◆ Task item ◆
Edit the rows below so that every "Tankstelle" becomes "Station", keeping all other text unchanged. Leave the picture markers out of your answer.

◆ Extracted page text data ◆
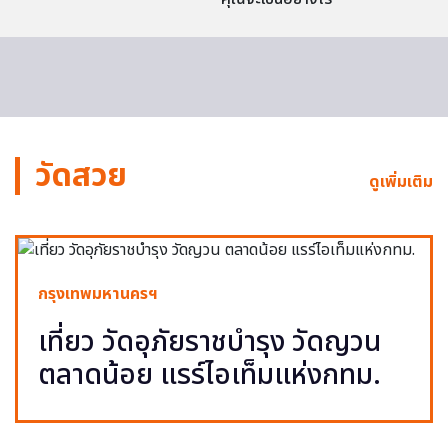
วัดสวย
ดูเพิ่มเติม
กรุงเทพมหานครฯ
เที่ยว วัดอุภัยราชบำรุง วัดญวน
ตลาดน้อย แรร์ไอเท็มแห่งกทม.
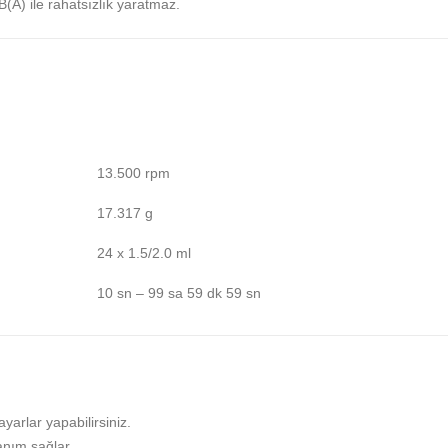
B(A) ile rahatsızlık yaratmaz.
13.500 rpm
17.317 g
24 x 1.5/2.0 ml
10 sn – 99 sa 59 dk 59 sn
ayarlar yapabilirsiniz.
anım sağlar.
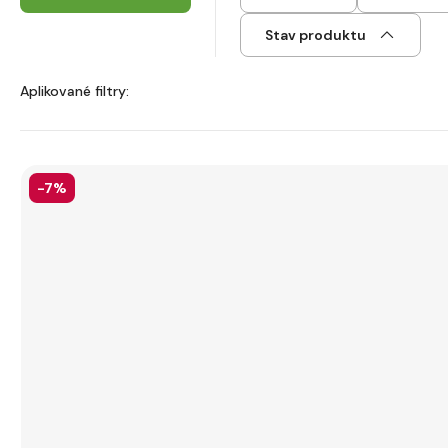
Stav produktu
Aplikované filtry:
-7%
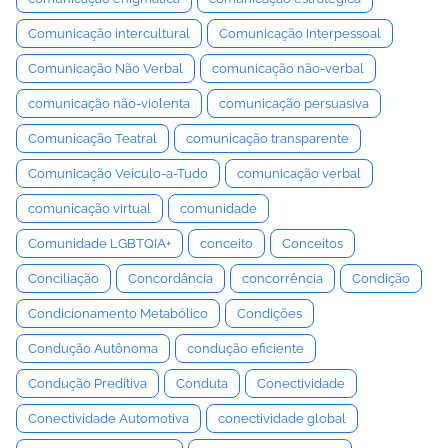
Comunicação intercultural
Comunicação Interpessoal
Comunicação Não Verbal
comunicação não-verbal
comunicação não-violenta
comunicação persuasiva
Comunicação Teatral
comunicação transparente
Comunicação Veículo-a-Tudo
comunicação verbal
comunicação virtual
comunidade
Comunidade LGBTQIA+
conceito
Conceitos
Conciliação
Concordância
concorrência
Condição
Condicionamento Metabólico
Condições
Condução Autônoma
condução eficiente
Condução Preditiva
Conduta
Conectividade
Conectividade Automotiva
conectividade global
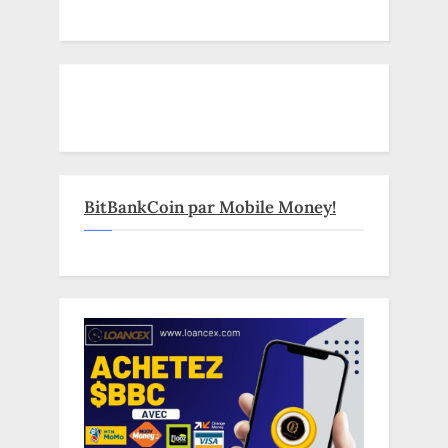
BitBankCoin par Mobile Money!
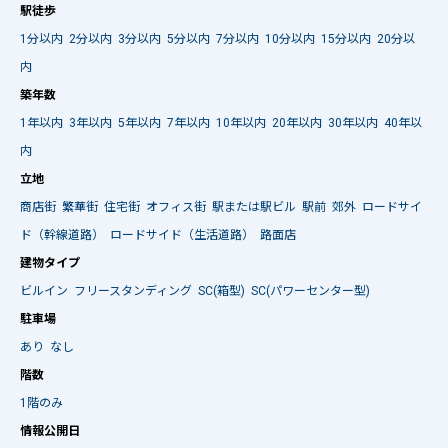
駅徒歩
1分以内
2分以内
3分以内
5分以内
7分以内
10分以内
15分以内
20分以
内
築年数
1年以内
3年以内
5年以内
7年以内
10年以内
20年以内
30年以内
40年以
内
立地
商店街
繁華街
住宅街
オフィス街
駅または駅ビル
駅前
郊外
ロードサイ
ド（幹線道路）
ロードサイド（生活道路）
路面店
建物タイプ
ビルイン
フリースタンディング
SC(箱型)
SC(パワーセンター型)
駐車場
あり
なし
階数
1階のみ
情報公開日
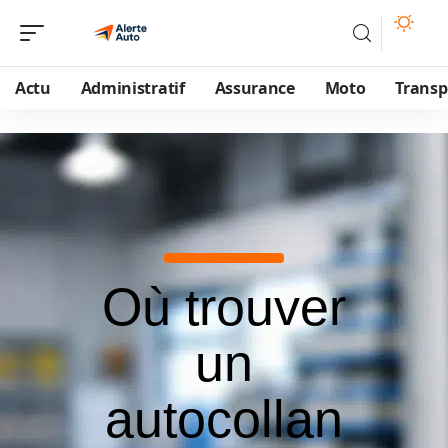
Actu
Administratif
Assurance
Moto
Transp
Où trouver
un
autocollan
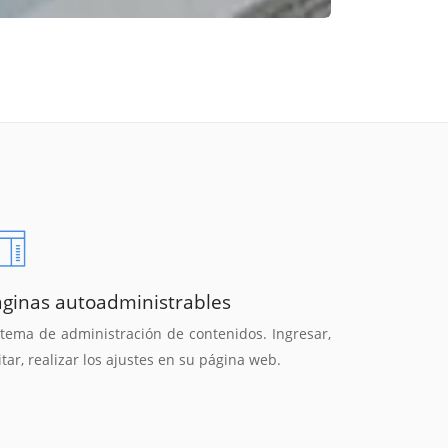
áginas autoadministrables
stema de administración de contenidos. Ingresar,
itar, realizar los ajustes en su página web.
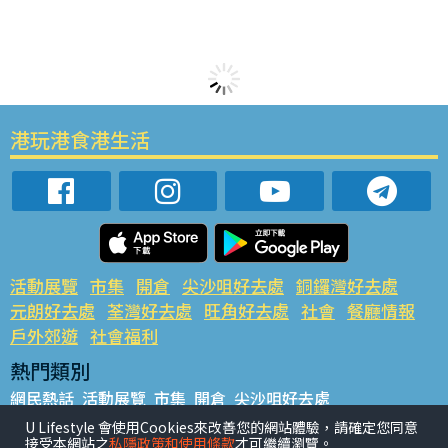
港玩港食港生活
活動展覽
市集
開倉
尖沙咀好去處
銅鑼灣好去處
元朗好去處
荃灣好去處
旺角好去處
社會
餐廳情報
戶外郊遊
社會福利
熱門類別
網民熱話
活動展覽
市集
開倉
尖沙咀好去處
銅鑼灣好去處
元朗好去處
荃灣好去處
旺角好去處
社會
U Lifestyle 會使用Cookies來改善您的網站體驗，請確定您同意
接受本網站之
私隱政策和使用條款
才可繼續瀏覽。
餐廳情報
戶外郊遊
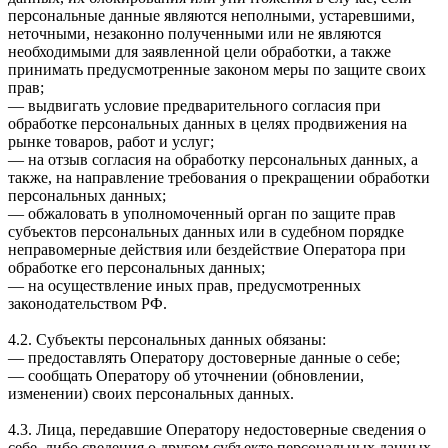
персональные данные являются неполными, устаревшими,
неточными, незаконно полученными или не являются
необходимыми для заявленной цели обработки, а также
принимать предусмотренные законом меры по защите своих
прав;
— выдвигать условие предварительного согласия при
обработке персональных данных в целях продвижения на
рынке товаров, работ и услуг;
— на отзыв согласия на обработку персональных данных, а
также, на направление требования о прекращении обработки
персональных данных;
— обжаловать в уполномоченный орган по защите прав
субъектов персональных данных или в судебном порядке
неправомерные действия или бездействие Оператора при
обработке его персональных данных;
— на осуществление иных прав, предусмотренных
законодательством РФ.
4.2. Субъекты персональных данных обязаны:
— предоставлять Оператору достоверные данные о себе;
— сообщать Оператору об уточнении (обновлении,
изменении) своих персональных данных.
4.3. Лица, передавшие Оператору недостоверные сведения о
себе, либо сведения о другом субъекте персональных данных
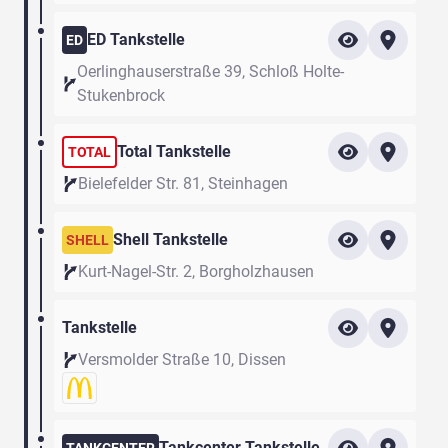
ED Tankstelle
ED
Oerlinghauserstraße 39, Schloß Holte-
Stukenbrock
Total Tankstelle
TOTAL
Bielefelder Str. 81, Steinhagen
Shell Tankstelle
SHELL
Kurt-Nagel-Str. 2, Borgholzhausen
Tankstelle
Versmolder Straße 10, Dissen
Tankcenter Tankstelle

◆ Exercise output ◆
วัดสวย
ดูเพิ่มเติม
กรุงเทพมหานครฯ
เที่ยว วัดอุภัยราชบำรุง วัดญวน
ตลาดน้อย แรร์ไอเท็มแห่งกทม.
B(A) ile rahatsızlık yaratmaz.
13.500 rpm
17.317 g
24 x 1.5/2.0 ml
10 sn – 99 sa 59 dk 59 sn
ayarlar yapabilirsiniz.
anım sağlar.
Stav produktu
Aplikované filtry:
-7%
Comunicação intercultural
Comunicação Interpessoal
Comunicação Não Verbal
comunicação não-verbal
comunicação não-violenta
comunicação persuasiva
Comunicação Teatral
comunicação transparente
Comunicação Veículo-a-Tudo
comunicação verbal
comunicação virtual
comunidade
Comunidade LGBTQIA+
conceito
Conceitos
Conciliação
Concordância
concorrência
Condição
Condicionamento Metabólico
Condições
Condução Autônoma
condução eficiente
Condução Preditiva
Conduta
Conectividade
Conectividade Automotiva
conectividade global
BitBankCoin par Mobile Money!
駅徒歩
1分以内
2分以内
3分以内
5分以内
7分以内
10分以内
15分以内
20分以
内
築年数
1年以内
3年以内
5年以内
7年以内
10年以内
20年以内
30年以内
40年以
内
立地
商店街
繁華街
住宅街
オフィス街
駅または駅ビル
駅前
郊外
ロードサイ
ド（幹線道路）
ロードサイド（生活道路）
路面店
建物タイプ
ビルイン
フリースタンディング
SC(箱型)
SC(パワーセンター型)
駐車場
あり
なし
階数
1階のみ
情報公開日
Actu
Administratif
Assurance
Moto
Transp
Où trouver
un
autocollan
áginas autoadministrables
stema de administración de contenidos. Ingresar,
itar, realizar los ajustes en su página web.
港玩港食港生活
活動展覽
市集
開倉
尖沙咀好去處
銅鑼灣好去處
元朗好去處
荃灣好去處
旺角好去處
社會
餐廳情報
戶外郊遊
社會福利
熱門類別
網民熱話
活動展覽
市集
開倉
尖沙咀好去處
銅鑼灣好去處
元朗好去處
荃灣好去處
旺角好去處
社會
U Lifestyle 會使用Cookies來改善您的網站體驗，請確定您同意
接受本網站之
私隱政策和使用條款
才可繼續瀏覽。
餐廳情報
戶外郊遊
персональные данные являются неполными, устаревшими,
неточными, незаконно полученными или не являются
необходимыми для заявленной цели обработки, а также
принимать предусмотренные законом меры по защите своих
прав;
— выдвигать условие предварительного согласия при
обработке персональных данных в целях продвижения на
рынке товаров, работ и услуг;
— на отзыв согласия на обработку персональных данных, а
также, на направление требования о прекращении обработки
персональных данных;
— обжаловать в уполномоченный орган по защите прав
субъектов персональных данных или в судебном порядке
неправомерные действия или бездействие Оператора при
обработке его персональных данных;
— на осуществление иных прав, предусмотренных
законодательством РФ.
4.2. Субъекты персональных данных обязаны:
— предоставлять Оператору достоверные данные о себе;
— сообщать Оператору об уточнении (обновлении,
изменении) своих персональных данных.
4.3. Лица, передавшие Оператору недостоверные сведения о
себе, либо сведения о другом субъекте персональных данных
ED Station
ED
Oerlinghauserstraße 39, Schloß Holte-
Stukenbrock
Total Station
TOTAL
Bielefelder Str. 81, Steinhagen
Shell Station
SHELL
Kurt-Nagel-Str. 2, Borgholzhausen
Station
Versmolder Straße 10, Dissen
Tankcenter Station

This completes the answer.